The proposed priority regulatory outcomes published for consultation, which would replace narrower national enforcement priorities developed since the Rogers review of 2007, are to:

  • Protect the environment for future generations by tackling the threats and impacts of climate change
  • Improve quality of life and wellbeing by ensuring clean and safe public spaces
  • Help people to live healthier lives by preventing ill health and harm and promoting public health
  • Ensure a safe, healthy and sustainable food chain for the benefits of consumers and the rural economy, and
  • Support enterprise and economic growth by ensuring a fair, responsible and competitive trading environment.

“By setting outcome-focused priorities, local authorities are empowered to use local discretion and autonomy to select the most appropriate ways to meet the outcomes in their locality,” the consultation paper – available here – said.

It added: “Achieving better outcomes depends on the careful allocation of resources across a range of regulatory activities, such as advice and guidance, education and awareness campaigns, and intelligence sharing, not simply traditional enforcement.”

Local authorities – and their teams in trading standards, environmental health, licensing and fire safety – were also best placed to assess which tool, regulatory or not, would best achieve the priority outcome, it added.

The LBRO said the consultation document reflected the government's intention “to create the conditions to enable effective and accountable local delivery, while local authorities use their understanding of their communities to deliver the outcomes”.

It added that the selected priorities also reflected the issues about which local people and businesses are most concerned, “including the quality and safety of the local environment, quality of life issues such as housing, noise and anti-social behaviour, and the hygiene and safety of local retail outlets”.

LBRO chairman Clive Grace said: "Central government wants to devolve power, and local government wants to take it.

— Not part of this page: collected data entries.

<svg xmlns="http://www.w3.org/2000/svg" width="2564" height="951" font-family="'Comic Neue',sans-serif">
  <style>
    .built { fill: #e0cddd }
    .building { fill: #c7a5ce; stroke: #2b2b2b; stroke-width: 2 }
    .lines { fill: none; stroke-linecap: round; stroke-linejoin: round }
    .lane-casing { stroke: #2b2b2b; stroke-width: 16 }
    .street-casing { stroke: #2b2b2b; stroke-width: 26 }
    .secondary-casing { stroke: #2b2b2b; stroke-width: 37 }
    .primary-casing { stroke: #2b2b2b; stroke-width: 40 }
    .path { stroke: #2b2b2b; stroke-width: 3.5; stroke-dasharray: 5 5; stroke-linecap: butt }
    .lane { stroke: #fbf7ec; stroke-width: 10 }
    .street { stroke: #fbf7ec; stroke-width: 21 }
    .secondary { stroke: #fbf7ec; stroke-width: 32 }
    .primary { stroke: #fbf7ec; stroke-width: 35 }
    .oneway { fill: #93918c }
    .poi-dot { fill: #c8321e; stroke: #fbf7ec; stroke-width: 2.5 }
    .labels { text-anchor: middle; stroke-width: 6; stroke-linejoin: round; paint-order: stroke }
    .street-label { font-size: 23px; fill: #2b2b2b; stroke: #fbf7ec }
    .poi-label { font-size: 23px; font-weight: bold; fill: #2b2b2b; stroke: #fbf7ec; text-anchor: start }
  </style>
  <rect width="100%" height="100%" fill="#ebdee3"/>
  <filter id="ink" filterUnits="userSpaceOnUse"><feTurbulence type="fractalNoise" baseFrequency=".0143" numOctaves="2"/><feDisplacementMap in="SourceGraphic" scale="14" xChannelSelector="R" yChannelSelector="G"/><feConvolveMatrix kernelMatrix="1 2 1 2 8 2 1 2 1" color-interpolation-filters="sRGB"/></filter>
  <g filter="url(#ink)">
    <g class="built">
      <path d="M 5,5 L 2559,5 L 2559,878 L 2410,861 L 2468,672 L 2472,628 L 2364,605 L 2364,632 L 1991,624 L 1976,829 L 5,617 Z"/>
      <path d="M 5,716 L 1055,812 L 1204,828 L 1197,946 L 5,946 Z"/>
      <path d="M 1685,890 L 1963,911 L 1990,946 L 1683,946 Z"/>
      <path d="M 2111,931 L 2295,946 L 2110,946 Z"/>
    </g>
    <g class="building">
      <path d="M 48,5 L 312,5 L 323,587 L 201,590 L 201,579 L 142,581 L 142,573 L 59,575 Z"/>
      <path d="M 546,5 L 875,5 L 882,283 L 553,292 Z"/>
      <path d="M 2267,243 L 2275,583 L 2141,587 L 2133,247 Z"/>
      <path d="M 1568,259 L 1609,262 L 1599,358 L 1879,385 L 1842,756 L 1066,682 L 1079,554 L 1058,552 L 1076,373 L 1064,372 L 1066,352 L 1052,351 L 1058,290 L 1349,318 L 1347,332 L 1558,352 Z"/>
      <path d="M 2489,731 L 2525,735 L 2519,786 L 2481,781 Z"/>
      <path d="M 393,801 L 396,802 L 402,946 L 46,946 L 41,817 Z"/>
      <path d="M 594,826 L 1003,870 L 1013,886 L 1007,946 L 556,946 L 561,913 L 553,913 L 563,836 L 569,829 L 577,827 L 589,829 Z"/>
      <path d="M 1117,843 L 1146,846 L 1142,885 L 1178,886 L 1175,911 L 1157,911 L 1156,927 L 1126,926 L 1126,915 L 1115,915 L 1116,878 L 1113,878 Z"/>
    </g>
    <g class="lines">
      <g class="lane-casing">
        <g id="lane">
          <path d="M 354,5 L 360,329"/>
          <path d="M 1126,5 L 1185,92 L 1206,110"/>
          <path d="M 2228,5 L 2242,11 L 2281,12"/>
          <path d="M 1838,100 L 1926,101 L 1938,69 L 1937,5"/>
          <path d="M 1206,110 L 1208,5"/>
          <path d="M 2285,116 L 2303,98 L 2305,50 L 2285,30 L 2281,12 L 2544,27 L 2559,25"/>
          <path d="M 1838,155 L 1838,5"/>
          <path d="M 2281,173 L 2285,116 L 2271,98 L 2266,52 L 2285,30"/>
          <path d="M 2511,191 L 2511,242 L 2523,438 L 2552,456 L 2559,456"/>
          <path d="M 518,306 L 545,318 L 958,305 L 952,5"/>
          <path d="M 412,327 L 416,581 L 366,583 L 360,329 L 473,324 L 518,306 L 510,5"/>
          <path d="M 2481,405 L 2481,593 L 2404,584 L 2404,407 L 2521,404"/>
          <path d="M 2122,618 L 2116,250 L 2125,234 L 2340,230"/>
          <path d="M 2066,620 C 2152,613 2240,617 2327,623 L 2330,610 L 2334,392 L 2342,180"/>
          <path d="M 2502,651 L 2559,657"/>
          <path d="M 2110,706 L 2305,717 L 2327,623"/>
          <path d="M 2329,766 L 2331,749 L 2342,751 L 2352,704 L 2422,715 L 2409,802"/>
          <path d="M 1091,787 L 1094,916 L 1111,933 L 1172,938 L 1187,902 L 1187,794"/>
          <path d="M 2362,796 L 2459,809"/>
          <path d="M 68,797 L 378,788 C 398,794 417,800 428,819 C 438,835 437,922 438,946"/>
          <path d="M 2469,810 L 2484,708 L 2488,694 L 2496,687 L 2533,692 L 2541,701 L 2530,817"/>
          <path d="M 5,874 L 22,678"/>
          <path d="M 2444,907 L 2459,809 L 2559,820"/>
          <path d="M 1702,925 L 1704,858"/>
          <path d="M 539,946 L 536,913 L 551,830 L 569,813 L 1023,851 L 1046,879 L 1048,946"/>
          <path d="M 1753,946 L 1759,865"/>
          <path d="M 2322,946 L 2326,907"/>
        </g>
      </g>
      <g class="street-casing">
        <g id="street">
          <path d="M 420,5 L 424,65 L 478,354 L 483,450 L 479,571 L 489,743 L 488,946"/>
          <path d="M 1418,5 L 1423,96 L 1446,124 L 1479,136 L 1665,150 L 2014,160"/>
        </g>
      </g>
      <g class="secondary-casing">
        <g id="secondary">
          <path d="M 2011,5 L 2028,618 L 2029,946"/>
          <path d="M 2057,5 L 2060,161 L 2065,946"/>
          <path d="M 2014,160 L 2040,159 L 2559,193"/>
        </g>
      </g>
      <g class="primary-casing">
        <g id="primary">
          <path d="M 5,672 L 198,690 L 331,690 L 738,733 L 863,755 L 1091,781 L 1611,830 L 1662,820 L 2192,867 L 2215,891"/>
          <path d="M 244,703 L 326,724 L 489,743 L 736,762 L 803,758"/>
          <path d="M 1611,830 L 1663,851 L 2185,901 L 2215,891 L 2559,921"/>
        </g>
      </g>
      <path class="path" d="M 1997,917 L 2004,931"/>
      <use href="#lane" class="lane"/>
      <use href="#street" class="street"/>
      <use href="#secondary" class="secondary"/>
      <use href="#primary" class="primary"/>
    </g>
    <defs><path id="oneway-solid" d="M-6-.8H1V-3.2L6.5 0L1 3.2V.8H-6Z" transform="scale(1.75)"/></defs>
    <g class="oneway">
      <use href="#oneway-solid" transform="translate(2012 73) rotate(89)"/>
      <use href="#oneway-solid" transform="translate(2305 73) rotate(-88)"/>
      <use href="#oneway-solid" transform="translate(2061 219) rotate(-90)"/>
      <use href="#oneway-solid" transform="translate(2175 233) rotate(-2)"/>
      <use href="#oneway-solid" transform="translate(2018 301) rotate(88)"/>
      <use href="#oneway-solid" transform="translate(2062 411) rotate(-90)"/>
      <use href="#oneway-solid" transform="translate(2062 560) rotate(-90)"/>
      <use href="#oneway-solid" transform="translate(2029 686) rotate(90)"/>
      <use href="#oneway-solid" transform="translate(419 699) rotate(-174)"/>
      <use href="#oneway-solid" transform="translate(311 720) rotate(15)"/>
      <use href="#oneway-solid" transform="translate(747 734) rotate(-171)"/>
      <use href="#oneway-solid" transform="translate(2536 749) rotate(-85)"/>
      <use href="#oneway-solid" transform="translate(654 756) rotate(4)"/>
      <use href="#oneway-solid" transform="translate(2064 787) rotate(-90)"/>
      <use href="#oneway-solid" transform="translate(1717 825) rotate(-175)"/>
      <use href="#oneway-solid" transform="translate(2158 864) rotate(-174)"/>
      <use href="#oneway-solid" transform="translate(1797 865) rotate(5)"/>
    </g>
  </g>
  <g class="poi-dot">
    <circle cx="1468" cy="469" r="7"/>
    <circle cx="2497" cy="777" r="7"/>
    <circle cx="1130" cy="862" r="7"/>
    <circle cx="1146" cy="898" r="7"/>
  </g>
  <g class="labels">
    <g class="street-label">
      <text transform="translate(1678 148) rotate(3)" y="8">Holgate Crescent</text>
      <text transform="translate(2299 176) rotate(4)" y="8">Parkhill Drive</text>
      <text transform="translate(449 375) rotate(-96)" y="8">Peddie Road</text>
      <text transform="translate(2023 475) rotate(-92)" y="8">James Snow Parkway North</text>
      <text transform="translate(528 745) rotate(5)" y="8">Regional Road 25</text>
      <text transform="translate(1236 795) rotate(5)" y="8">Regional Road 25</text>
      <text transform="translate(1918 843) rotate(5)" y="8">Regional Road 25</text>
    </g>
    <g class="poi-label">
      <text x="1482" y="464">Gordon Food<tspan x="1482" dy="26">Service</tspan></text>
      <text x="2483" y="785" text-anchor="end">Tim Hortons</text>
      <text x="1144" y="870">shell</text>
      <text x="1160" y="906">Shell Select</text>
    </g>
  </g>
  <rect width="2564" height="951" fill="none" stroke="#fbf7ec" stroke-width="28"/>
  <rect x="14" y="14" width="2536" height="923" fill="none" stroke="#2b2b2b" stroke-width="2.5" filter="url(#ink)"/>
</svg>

So central government must not prescribe –instead it should simply create the conditions for local delivery and accountability to flourish.

"Priority regulatory outcomes… provide clarity about the outcomes that matter to Government and ensure that regulatory activity is focused on delivering them."

Business Minister Mark Prisk said LBRO’s successor organisation would work closely with local enterprise partnerships “to find the best way to tackle red-tape at a local level and share this knowledge”.

The Primary Authority scheme, which enables a business operating across council boundaries to form a partnership with a single local authority in relation to regulatory compliance, will continue to be promoted. In January the LBRO announced plans to pilot application of its principles to support for small businesses.

As well as administering Primary Authority, the new body will continue to look at simplification of the regulatory system. However, its third function – directly promoting improvement in the delivery of local authority regulatory services – will be discontinued. The body will, the government insisted, work to disseminate good practice.

Prisk said: “The endless rules and regulations that pour out from Government has choked off enterprise and stifled economic growth for far too long. Businesses, local enterprise partnerships and regulators have to work together to tackle local bureaucracy and find a solution that works for everyone.

“This new organisation will be the driving force to make sure that happens. That way we are freeing businesses to concentrate on what matters; strong local economic growth that is not restrained by red tape.”

DBIS said the results of the LBRO review had been welcomed by the Welsh Assembly Government. “These proposals will mean continuity for further work to secure efficiency and innovation within the public sector in Wales, benefiting both citizens and businesses,” it added.